───── Data for processing

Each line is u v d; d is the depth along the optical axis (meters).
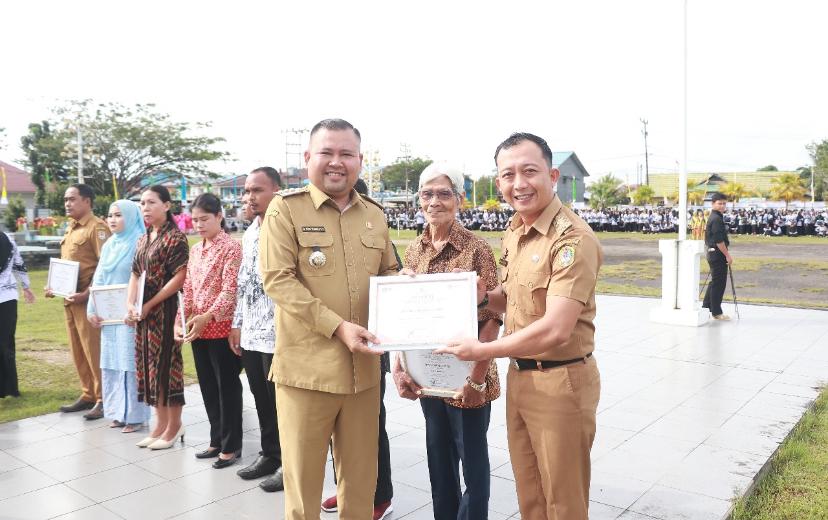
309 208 2.49
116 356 4.58
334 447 2.63
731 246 22.38
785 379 5.59
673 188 57.25
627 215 32.56
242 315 3.68
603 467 3.76
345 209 2.58
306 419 2.45
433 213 2.73
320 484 2.53
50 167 33.44
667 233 30.34
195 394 5.57
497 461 3.95
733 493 3.38
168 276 4.18
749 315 8.77
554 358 2.27
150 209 4.18
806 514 3.15
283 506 3.41
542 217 2.29
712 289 8.48
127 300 4.42
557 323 2.09
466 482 2.76
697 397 5.11
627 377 5.71
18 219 24.16
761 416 4.61
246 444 4.37
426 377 2.63
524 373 2.36
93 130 32.72
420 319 2.27
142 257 4.21
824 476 3.61
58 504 3.44
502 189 2.33
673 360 6.31
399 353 2.77
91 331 4.91
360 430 2.57
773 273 14.37
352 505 2.59
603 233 31.66
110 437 4.52
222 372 3.90
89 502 3.46
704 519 3.12
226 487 3.65
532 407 2.32
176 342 4.22
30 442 4.41
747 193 52.19
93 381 5.12
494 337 2.74
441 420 2.86
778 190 48.22
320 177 2.48
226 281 3.88
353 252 2.54
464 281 2.28
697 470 3.69
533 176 2.23
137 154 34.19
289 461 2.50
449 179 2.72
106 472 3.88
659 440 4.18
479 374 2.54
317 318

──────────

• [Prompt] Repeat only what lies between the start of the data and the end of the line containing "554 358 2.27", exactly, with pictures left out.

• [Solved exercise]
Each line is u v d; d is the depth along the optical axis (meters).
309 208 2.49
116 356 4.58
334 447 2.63
731 246 22.38
785 379 5.59
673 188 57.25
627 215 32.56
242 315 3.68
603 467 3.76
345 209 2.58
306 419 2.45
433 213 2.73
320 484 2.53
50 167 33.44
667 233 30.34
195 394 5.57
497 461 3.95
733 493 3.38
168 276 4.18
749 315 8.77
554 358 2.27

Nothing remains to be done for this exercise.